Data set
The data set provided by GAW20 organizers included a simulated pharmacoepigenetic effect of a fictitious drug on TG response, where major effects include interactions that depend on an individual’s genotype and corresponding methylation state. Specifically, there are five simulated causal single nucleotide polymorphisms (SNPs) that express their influence on TG response to treatment when their five corresponding nearby cytosine-phosphate-guanine (CpG) sites are sufficiently unmethylated posttreatment. This analysis used genome-wide genotypes, simulated posttreatment genome-wide methylation, and TGs measured on two consecutive days pretreatment and simulated on two consecutive days posttreatment, for a total of four TG measures.
Consistent with the simulation model, we calculated TG response by subtracting the average log pretreatment from the average log posttreatment TG measures and then adjusted this difference by baseline TG levels using linear regression. The resulting residuals were used as the outcome; SNPs and posttreatment CpG sites were predictors in RF.
A total of 680 participants had all three data types and were included in the analyses. Because of the computational demands of the analyses, we focused on chromosomes 1, 6, 8, 10, and 17 (202,919 SNPs and 153,422 simulated posttreatment CpGs, for a total of 356,341 variables), which contained the five causal SNPs and their corresponding methylation sites. Furthermore, we used the 84th simulation replicate, which was suggested by the GAW20 organizers to be most representative of the 200 simulations provided. Correlation between predictors was calculated using Pearson r2. Regional association plots displaying results from both RF and RF-RFE were created using LocusZoom v1.3 [10].
Random forest
RF is a machine-learning algorithm that ranks the importance of each predictor included in a model by constructing a multitude of decision trees [4]. Each node of a tree considers a different subset of randomly selected predictors, of which the best predictor is selected and split on. The criterion used to determine the best predictor was decreased in node impurity, measured with the estimated response variance, which is the default method used for regression trees in the ranger implementation of RF that was used in this study [11]. Each tree is built using a different random bootstrap sample, which consists of approximately two-thirds of the total observations and is used as a training set to predict the data in the remaining out-of-bag (OOB) sample, or testing set. Predictions for each variable are aggregated across all trees and the mean square error (MSE) of the OOB estimates is calculated. The MSEOOB and percentage of variance explained are used to evaluate the performance of each RF.
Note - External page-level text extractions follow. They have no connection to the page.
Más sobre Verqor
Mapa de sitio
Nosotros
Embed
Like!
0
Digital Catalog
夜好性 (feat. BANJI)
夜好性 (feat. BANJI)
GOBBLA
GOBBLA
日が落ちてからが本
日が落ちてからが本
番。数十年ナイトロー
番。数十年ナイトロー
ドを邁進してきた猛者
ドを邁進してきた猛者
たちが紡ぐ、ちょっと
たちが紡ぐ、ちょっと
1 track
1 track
Recursive feature elimination
To assess whether RF-RFE improved upon RF alone, we assessed the importance scores attained after running RF once and after running it recursively, using the initial RF as the first of the recursive runs in the RF-RFE approach. The RF-RFE approach consisted of (a) running RF to determine initial importance scores, (b) removing the bottom 3% of variables with the lowest importance scores from the data set (3% was chosen because of the high computational demands of using a lower threshold; this resulted in a total of 324 RF runs), and (c) assigning ranks to removed variables according to the order in which they were removed and their most recent importance scores (ie, importance scores are only compared within runs, not between runs). This was performed iteratively using the reduced data set created in step two until 3% of the number of remaining variables rounds to zero (ie, no further variables could be removed).
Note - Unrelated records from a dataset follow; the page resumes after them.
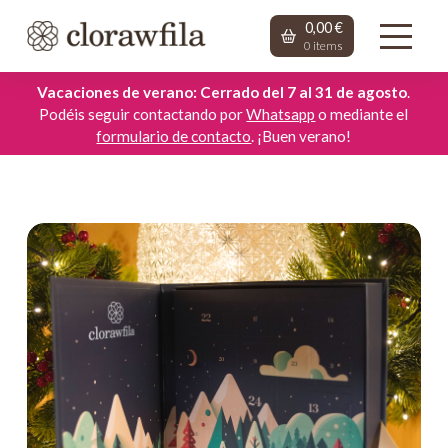
0,00
€
0
items
Vacaciones de verano: Cerrado del 7 al 31 de agosto
.
Podéis seguir contactando por
Whatsapp
o mediante el
formulario de contacto
. ¡Buen verano!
Parameter tuning and model runtimes
In RF, the number of predictors sampled for splitting at each node, mtry, and the number of trees in the forest are the two primary tuning parameters [12]. For this analysis, 8000 trees were used. When the majority of features are noise or a very large number of features are being used, an mtry of 0.1*p, where p is the number of predictors in the model, has been suggested to be a more appropriate choice than the default mtry =\( \sqrt{\mathrm{p}} \) [13, 14]. Thus, when p > 80 and likely still contained many noisy variables, we used an mtry of 0.1*p, and after features were recursively removed from the model and p ≤ 80, we used the default mtry. These parameters produced reasonably low MSEOOBs when compared to others. Permutation variable importance mode was used.
The initial RF took approximately 6 h and the RF-RFE took approximately 148 h to run on a Linux server with 16 cores and 320GB of RAM.